Monday, February 8, 2010

2 weeks of a HOUSE-NOT-SO-WIFE

I went for a grocery shopping today with my brother. He acted as my assistant while I surveyed and doing the picking. We bought necessary stuff and kicked the wasted things away. We really tried to cut our budget low just because we want to learn the hard way of appreciating money. Besides, there are so many things to buy for our apartment. Washing machine, TV, table, sofa etc. We spent hundreds already for the groceries itself. My brother and I choose to use our own pocket money for most of everything. Trying to show/prove to papa and mama how serious we are in making this house a proper one independently . Since I'm still a student, i can't donate much on the house. For that reason, I will cut my shopping budget for few month so it goes to the house. I'm on diet myself and gym-ing. Until i have my ideal body, I will use the current clothes. Or i hope? :P

I neglected the house for quite sometime without realizing how COMFY and RELAXING it is. Without any disturbance. This week, I chose to be here hoping i'll managed to tidy it up in a day. I was wrong indeed. It was in a total mess! My brother really knows how to KICK the HOUSE dirty! haish. sabar je lah...

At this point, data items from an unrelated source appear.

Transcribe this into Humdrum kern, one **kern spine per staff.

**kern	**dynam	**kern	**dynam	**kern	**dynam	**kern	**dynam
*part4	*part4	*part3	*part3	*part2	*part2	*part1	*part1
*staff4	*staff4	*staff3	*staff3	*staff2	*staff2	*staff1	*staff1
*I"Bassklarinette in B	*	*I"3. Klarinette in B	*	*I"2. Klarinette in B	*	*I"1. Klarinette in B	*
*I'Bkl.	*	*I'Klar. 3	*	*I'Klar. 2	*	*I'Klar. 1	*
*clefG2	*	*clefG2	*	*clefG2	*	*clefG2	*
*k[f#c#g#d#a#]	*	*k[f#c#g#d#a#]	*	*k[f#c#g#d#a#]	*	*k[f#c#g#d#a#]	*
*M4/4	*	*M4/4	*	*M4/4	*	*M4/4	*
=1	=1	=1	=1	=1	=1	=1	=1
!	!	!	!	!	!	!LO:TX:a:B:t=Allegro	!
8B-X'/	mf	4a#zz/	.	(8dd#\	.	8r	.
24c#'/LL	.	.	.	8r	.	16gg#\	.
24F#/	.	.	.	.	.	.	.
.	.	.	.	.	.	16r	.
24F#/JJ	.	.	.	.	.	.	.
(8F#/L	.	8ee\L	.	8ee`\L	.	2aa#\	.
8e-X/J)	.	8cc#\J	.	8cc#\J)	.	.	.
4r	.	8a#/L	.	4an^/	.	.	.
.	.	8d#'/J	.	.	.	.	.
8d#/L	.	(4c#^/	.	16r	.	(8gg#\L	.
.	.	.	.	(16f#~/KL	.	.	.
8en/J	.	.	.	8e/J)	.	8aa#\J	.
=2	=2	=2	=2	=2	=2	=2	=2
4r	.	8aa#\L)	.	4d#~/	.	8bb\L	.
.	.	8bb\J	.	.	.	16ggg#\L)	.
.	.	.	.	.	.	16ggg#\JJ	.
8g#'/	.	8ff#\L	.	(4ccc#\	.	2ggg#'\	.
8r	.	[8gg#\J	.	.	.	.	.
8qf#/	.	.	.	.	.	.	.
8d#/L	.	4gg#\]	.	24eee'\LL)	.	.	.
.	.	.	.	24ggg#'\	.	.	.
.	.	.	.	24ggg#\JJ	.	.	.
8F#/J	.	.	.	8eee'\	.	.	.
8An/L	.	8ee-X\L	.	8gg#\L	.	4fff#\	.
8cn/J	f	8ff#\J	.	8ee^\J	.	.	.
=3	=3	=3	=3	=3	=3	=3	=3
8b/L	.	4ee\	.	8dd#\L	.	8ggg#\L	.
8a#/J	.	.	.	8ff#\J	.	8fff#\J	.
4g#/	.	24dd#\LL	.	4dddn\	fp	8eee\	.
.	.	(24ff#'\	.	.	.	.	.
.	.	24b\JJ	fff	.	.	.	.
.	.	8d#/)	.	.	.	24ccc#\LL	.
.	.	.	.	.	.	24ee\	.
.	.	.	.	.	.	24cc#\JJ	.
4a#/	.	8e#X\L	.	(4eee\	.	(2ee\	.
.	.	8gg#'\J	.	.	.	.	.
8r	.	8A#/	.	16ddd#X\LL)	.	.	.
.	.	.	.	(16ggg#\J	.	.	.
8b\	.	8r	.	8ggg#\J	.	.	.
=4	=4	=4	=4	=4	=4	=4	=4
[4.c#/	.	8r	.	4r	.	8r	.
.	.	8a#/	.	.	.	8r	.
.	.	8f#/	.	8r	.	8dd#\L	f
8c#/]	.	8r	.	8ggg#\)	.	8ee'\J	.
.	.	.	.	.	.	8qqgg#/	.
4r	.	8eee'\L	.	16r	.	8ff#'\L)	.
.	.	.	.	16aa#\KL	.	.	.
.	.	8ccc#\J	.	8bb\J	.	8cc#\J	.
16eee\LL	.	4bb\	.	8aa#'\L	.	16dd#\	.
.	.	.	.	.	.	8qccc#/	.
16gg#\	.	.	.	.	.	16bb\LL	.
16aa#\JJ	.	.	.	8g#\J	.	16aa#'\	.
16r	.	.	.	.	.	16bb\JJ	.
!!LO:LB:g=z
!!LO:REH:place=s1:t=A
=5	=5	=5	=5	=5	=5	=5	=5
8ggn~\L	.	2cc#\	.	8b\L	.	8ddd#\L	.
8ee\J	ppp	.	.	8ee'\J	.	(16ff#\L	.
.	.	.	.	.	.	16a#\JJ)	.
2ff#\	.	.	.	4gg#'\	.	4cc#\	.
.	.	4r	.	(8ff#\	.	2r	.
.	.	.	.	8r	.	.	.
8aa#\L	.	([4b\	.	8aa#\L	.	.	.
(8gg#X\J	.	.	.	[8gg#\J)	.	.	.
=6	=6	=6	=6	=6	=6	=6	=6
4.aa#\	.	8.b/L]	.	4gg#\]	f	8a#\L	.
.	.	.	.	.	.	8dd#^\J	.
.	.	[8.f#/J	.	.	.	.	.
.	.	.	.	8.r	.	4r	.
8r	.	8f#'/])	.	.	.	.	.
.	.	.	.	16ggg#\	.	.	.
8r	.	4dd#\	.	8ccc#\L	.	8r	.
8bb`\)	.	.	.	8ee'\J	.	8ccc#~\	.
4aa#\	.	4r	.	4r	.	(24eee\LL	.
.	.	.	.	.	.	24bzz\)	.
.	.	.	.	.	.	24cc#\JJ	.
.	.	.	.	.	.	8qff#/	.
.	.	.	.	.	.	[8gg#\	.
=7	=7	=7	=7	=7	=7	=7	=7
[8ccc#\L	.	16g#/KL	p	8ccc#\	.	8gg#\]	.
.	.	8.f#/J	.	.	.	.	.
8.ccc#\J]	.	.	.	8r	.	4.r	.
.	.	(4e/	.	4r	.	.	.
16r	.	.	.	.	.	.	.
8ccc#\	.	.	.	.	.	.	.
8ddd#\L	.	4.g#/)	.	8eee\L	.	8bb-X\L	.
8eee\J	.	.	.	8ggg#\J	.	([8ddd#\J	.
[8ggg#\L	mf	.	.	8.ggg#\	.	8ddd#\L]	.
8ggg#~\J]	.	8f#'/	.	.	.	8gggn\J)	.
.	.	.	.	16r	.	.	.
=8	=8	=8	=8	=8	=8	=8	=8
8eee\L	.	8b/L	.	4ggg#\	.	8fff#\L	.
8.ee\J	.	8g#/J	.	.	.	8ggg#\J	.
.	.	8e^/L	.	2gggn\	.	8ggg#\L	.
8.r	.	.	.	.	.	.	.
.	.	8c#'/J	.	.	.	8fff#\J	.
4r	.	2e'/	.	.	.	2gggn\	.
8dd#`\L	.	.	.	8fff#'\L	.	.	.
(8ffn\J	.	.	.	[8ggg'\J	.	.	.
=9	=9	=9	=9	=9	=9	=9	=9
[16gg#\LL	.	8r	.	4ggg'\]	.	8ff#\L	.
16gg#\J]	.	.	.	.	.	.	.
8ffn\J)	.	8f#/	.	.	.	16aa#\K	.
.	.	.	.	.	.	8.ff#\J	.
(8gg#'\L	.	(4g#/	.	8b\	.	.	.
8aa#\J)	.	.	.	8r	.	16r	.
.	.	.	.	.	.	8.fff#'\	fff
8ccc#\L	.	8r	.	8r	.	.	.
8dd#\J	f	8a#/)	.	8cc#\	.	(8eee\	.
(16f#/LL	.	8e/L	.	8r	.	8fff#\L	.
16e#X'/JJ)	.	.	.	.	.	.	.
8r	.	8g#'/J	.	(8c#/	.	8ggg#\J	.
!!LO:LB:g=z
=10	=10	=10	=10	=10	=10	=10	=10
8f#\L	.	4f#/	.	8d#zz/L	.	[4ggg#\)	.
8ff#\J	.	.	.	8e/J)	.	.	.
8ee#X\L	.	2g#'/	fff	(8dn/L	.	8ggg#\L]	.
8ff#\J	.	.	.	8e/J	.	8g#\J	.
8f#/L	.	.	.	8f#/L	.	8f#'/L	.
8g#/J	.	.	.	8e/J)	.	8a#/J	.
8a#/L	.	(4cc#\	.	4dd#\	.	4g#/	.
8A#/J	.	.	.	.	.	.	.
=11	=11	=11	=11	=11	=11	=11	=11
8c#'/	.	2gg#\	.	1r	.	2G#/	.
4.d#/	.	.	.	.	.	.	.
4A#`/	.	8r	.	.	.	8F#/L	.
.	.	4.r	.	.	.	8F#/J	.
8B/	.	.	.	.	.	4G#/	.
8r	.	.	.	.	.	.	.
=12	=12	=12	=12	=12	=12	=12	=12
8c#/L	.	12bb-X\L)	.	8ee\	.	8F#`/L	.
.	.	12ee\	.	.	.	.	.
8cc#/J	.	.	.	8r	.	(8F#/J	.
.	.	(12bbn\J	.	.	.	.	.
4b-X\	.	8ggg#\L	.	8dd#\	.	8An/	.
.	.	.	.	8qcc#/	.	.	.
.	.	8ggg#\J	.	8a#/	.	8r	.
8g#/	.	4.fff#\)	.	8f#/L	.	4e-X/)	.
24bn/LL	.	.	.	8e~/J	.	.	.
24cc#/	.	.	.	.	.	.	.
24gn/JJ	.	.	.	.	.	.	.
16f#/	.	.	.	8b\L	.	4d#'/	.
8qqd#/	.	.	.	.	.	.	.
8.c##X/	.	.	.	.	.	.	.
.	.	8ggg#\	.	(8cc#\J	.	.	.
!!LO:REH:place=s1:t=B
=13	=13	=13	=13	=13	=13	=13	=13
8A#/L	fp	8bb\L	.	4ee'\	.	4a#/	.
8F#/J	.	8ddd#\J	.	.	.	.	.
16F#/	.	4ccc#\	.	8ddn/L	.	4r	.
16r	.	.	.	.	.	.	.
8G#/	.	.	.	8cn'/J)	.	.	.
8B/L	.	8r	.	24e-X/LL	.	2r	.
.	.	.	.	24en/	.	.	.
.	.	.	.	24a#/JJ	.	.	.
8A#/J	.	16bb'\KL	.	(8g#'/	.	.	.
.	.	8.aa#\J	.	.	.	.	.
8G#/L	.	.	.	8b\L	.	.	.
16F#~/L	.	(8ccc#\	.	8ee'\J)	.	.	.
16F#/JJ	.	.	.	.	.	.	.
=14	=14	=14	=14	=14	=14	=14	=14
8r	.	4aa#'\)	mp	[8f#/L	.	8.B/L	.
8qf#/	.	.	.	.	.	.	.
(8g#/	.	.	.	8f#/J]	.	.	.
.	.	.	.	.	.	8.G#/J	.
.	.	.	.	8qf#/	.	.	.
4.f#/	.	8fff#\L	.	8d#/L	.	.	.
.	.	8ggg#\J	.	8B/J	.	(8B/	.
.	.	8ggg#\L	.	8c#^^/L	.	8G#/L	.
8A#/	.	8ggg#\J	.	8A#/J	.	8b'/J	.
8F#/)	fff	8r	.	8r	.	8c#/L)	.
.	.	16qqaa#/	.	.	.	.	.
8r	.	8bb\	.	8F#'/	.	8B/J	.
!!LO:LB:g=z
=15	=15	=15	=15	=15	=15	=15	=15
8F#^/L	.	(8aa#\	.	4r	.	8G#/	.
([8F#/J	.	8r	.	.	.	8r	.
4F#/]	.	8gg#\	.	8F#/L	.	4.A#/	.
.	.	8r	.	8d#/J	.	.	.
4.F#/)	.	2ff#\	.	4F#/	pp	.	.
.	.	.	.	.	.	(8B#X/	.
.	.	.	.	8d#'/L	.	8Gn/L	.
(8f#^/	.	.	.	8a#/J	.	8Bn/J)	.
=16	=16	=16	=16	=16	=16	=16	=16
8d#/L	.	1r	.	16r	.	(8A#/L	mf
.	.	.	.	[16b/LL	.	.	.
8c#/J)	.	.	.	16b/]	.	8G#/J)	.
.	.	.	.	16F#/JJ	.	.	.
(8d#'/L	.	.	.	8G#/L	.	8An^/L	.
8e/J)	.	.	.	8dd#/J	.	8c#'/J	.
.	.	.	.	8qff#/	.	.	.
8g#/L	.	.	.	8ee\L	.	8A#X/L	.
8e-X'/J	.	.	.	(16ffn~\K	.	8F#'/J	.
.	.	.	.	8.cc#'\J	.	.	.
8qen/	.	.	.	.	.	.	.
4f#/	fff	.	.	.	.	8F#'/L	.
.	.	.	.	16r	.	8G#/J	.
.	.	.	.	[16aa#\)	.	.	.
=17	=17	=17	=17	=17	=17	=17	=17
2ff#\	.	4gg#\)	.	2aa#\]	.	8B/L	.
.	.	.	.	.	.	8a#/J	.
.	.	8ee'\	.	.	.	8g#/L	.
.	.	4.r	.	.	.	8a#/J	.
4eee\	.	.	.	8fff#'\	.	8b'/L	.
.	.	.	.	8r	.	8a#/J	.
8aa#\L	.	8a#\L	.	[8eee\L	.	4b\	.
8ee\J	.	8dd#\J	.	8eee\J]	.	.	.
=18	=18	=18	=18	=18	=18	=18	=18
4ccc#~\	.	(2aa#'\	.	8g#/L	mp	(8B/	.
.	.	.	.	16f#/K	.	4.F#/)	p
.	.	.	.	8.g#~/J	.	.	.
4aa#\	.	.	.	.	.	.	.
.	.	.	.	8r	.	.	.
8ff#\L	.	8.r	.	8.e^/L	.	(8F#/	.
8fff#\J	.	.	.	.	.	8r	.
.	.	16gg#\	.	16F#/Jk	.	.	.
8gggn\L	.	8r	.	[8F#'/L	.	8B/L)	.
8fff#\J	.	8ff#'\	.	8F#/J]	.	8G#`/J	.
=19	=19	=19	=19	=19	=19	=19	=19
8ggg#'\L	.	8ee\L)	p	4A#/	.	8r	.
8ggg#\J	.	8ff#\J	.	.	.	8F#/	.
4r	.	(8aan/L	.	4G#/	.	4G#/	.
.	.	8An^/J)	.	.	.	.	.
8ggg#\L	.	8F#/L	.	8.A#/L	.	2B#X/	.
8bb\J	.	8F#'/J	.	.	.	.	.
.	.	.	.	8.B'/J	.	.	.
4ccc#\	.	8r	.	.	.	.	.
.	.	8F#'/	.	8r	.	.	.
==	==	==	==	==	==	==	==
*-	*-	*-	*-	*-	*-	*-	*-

Today, I cleaned the house. I started with the kitchen as it is the dirtiest place. I brushed rather than moping so all the stingy dust and dirt will vacate the area *buat serabut je. Finally, its cleaned! *proud

Haish, got many more to hygienic. I haven't settled the 3 rooms, store and living room. 2 bathrooms too! I choose to stay off-campus for 2 weeks and stays here in Puchong. By that time, it will be a sparkling dirt free uncontaminated house! wooosshh can't wait! :P

If I get to tired or need to relax, I will pull out my swimming suit and jump into the pool *splashh splasshh splasshh. ahh.. feels good! Swim session starts!

As for this week, I have my brother to accompany me. Not next week though. He'll be back to Terengganu and I'll be HOME ALONE. For the whole week :(


Thursday, February 4, 2010

Random Mumble Gaga

So i was viewing the new IPAD. More to Ipod but it's bigger and a PAD size. I'm not sure to fall in love or what but sounds cool and catchy. Will survey the price once it hits Malaysia.

I noticed one thing. When i had problems, mentally disoriented or plain stress (overloaded work), I will have sleeping problems. Upside down timing. Very Abnormal. It happens, NOW

I think I should go for facial treatment once a month. i need my normal look. no make up, FRESH face.